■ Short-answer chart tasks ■
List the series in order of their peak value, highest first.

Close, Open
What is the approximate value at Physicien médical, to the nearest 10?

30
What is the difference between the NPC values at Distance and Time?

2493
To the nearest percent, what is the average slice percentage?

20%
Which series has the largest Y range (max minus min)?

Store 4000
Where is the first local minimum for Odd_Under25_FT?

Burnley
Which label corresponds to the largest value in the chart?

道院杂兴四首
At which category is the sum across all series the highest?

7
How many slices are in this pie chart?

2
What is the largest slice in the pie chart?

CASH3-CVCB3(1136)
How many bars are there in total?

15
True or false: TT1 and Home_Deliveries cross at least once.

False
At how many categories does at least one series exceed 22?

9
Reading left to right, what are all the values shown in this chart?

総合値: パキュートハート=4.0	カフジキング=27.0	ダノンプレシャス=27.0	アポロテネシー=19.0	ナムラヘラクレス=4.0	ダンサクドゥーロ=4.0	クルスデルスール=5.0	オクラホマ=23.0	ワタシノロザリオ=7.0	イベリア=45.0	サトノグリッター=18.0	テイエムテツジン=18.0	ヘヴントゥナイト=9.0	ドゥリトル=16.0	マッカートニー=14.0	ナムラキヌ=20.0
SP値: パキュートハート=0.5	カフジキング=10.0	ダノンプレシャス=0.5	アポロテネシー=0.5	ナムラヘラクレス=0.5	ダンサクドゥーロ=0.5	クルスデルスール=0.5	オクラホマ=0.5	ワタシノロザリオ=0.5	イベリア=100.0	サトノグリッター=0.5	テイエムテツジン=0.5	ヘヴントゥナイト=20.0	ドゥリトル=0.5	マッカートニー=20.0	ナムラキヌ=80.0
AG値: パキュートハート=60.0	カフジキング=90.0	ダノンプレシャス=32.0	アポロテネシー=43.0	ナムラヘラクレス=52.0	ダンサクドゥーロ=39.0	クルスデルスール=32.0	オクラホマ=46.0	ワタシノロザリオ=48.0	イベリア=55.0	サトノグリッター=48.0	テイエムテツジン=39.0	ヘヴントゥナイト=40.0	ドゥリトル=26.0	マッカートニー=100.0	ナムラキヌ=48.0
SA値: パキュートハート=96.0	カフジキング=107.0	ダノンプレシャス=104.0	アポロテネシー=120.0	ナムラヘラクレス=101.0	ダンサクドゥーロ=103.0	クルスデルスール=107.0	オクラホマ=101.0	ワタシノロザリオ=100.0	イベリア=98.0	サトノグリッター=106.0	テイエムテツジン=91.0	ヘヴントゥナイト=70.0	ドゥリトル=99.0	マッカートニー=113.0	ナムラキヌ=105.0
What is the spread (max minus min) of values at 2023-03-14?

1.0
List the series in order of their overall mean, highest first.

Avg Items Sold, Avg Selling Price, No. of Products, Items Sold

■ Your objective ■
Recast all of the records above as a Markdown table with two columns, No. and Line. Give each nonblank line its own row, numbered in order, and leave out blank lines.

■ Response to the task ■
| No. | Line |
|---|---|
| 1 | List the series in order of their peak value, highest first. |
| 2 | Close, Open |
| 3 | What is the approximate value at Physicien médical, to the nearest 10? |
| 4 | 30 |
| 5 | What is the difference between the NPC values at Distance and Time? |
| 6 | 2493 |
| 7 | To the nearest percent, what is the average slice percentage? |
| 8 | 20% |
| 9 | Which series has the largest Y range (max minus min)? |
| 10 | Store 4000 |
| 11 | Where is the first local minimum for Odd_Under25_FT? |
| 12 | Burnley |
| 13 | Which label corresponds to the largest value in the chart? |
| 14 | 道院杂兴四首 |
| 15 | At which category is the sum across all series the highest? |
| 16 | 7 |
| 17 | How many slices are in this pie chart? |
| 18 | 2 |
| 19 | What is the largest slice in the pie chart? |
| 20 | CASH3-CVCB3(1136) |
| 21 | How many bars are there in total? |
| 22 | 15 |
| 23 | True or false: TT1 and Home_Deliveries cross at least once. |
| 24 | False |
| 25 | At how many categories does at least one series exceed 22? |
| 26 | 9 |
| 27 | Reading left to right, what are all the values shown in this chart? |
| 28 | 総合値: パキュートハート=4.0	カフジキング=27.0	ダノンプレシャス=27.0	アポロテネシー=19.0	ナムラヘラクレス=4.0	ダンサクドゥーロ=4.0	クルスデルスール=5.0	オクラホマ=23.0	ワタシノロザリオ=7.0	イベリア=45.0	サトノグリッター=18.0	テイエムテツジン=18.0	ヘヴントゥナイト=9.0	ドゥリトル=16.0	マッカートニー=14.0	ナムラキヌ=20.0 |
| 29 | SP値: パキュートハート=0.5	カフジキング=10.0	ダノンプレシャス=0.5	アポロテネシー=0.5	ナムラヘラクレス=0.5	ダンサクドゥーロ=0.5	クルスデルスール=0.5	オクラホマ=0.5	ワタシノロザリオ=0.5	イベリア=100.0	サトノグリッター=0.5	テイエムテツジン=0.5	ヘヴントゥナイト=20.0	ドゥリトル=0.5	マッカートニー=20.0	ナムラキヌ=80.0 |
| 30 | AG値: パキュートハート=60.0	カフジキング=90.0	ダノンプレシャス=32.0	アポロテネシー=43.0	ナムラヘラクレス=52.0	ダンサクドゥーロ=39.0	クルスデルスール=32.0	オクラホマ=46.0	ワタシノロザリオ=48.0	イベリア=55.0	サトノグリッター=48.0	テイエムテツジン=39.0	ヘヴントゥナイト=40.0	ドゥリトル=26.0	マッカートニー=100.0	ナムラキヌ=48.0 |
| 31 | SA値: パキュートハート=96.0	カフジキング=107.0	ダノンプレシャス=104.0	アポロテネシー=120.0	ナムラヘラクレス=101.0	ダンサクドゥーロ=103.0	クルスデルスール=107.0	オクラホマ=101.0	ワタシノロザリオ=100.0	イベリア=98.0	サトノグリッター=106.0	テイエムテツジン=91.0	ヘヴントゥナイト=70.0	ドゥリトル=99.0	マッカートニー=113.0	ナムラキヌ=105.0 |
| 32 | What is the spread (max minus min) of values at 2023-03-14? |
| 33 | 1.0 |
| 34 | List the series in order of their overall mean, highest first. |
| 35 | Avg Items Sold, Avg Selling Price, No. of Products, Items Sold |